Merits, or meritorious deeds, are actions of body, speech and mind which give rise to happiness, joy, peace, and all the positive energies that support us physically, emotionally, mentally and spiritually.
Wisdom is the insight into the true nature of our lives. When fully realised, it is this wisdom that will completely free us from the ignorance that binds us to samsara. However, we cannot gain this wisdom simply by hearing of it, or studying what it is about – that is only intellectual knowledge. Rather we need to practise and develop our minds in order to actually experience the truth for ourselves.
That is why spending time to cultivate our minds is so important. We need to meditate, and to consolidate our meditation practice to build up the stillness and clarity of our minds. The best way to focus and sustain our cultivation of mind is in retreat. Meditation retreats give
our busy minds time to relax and to have the space in which we can build up a continuity of mindfulness. This continuity of mindfulness will enable us to break the negative habit patterns of our mind, in particular, the habit of our minds to proliferate thoughts.
It is only when our minds are stable, clear, and not easily distracted that insight or wisdom can arise. For this reason it is important to take the opportunity to go for retreats. If you are not ready, or not able to go for retreat, you can still build up a positive foundation to develop wisdom by cultivating merits.
In particular, supporting others to practise – by helping to organise retreats, or looking after the needs of practitioners – will generate merits that will in turn support you when you are ready to go for retreat. Furthermore, whenever you engage in meritorious actions, if you make a clear aspiration, determining to develop your mind in order to attain enlightenment, those merits will one day bear fruit.
In this way, the generation of merits supports the development of wisdom. However much we wish to develop wisdom, unless we have some merits, we will find it difficult, if not impossible, to have the right supporting conditions. The development of merits and wisdom complement each other in the path to Enlightenment and both are incorporated within the different factors of the Noble Eightfold Path.

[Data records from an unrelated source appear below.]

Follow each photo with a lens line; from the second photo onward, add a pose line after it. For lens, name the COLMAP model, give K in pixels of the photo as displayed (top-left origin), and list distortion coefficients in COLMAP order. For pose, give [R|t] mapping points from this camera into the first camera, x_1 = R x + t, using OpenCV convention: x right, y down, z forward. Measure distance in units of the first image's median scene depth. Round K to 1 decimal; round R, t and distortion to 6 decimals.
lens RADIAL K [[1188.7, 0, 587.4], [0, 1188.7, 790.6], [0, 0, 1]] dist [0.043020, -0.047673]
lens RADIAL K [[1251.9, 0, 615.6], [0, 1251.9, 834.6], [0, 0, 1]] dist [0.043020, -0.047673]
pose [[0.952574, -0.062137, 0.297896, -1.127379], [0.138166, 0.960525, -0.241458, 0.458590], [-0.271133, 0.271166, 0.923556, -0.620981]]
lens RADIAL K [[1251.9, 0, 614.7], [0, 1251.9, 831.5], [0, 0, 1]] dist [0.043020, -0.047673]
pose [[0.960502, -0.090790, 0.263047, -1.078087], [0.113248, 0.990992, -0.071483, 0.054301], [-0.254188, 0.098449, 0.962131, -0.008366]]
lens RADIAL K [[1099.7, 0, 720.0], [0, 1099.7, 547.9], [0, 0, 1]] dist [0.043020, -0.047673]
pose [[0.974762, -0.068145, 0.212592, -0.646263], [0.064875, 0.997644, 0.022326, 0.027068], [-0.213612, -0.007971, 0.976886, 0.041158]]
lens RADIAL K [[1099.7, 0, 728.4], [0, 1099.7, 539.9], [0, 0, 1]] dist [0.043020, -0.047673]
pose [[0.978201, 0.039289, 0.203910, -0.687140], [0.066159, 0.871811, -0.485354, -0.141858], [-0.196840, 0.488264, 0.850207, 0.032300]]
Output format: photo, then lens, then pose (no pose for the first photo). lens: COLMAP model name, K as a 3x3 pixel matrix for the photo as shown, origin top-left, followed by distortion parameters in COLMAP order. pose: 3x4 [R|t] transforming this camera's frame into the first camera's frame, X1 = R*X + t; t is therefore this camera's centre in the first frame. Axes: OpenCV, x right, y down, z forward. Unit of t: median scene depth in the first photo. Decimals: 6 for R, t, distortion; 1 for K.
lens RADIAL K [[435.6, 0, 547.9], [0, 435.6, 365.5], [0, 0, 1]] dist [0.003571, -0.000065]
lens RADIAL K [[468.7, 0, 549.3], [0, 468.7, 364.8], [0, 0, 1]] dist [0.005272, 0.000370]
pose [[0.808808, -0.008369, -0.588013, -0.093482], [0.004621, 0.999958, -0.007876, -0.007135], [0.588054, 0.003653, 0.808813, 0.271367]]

So as you participate in Vesak merit-making activities, please keep in mind the ultimate purpose of our lives and be sure to direct this merit towards developing wisdom in order to gain Enlightenment, making a firm determination to follow the path to freedom which the Buddha has shown.
Our world today is in dire need of wisdom and compassion. Political, economic and social systems are struggling to cope with the complex issues of our times. We need to recognise that the root cause of global problems is not in the world outside; it is within – what goes on
in the minds of each and every one of us.
As the preamble to the UNESCO constitution states:
"since wars begin in the minds of men, it is in the minds of men that the defences of peace must be constructed".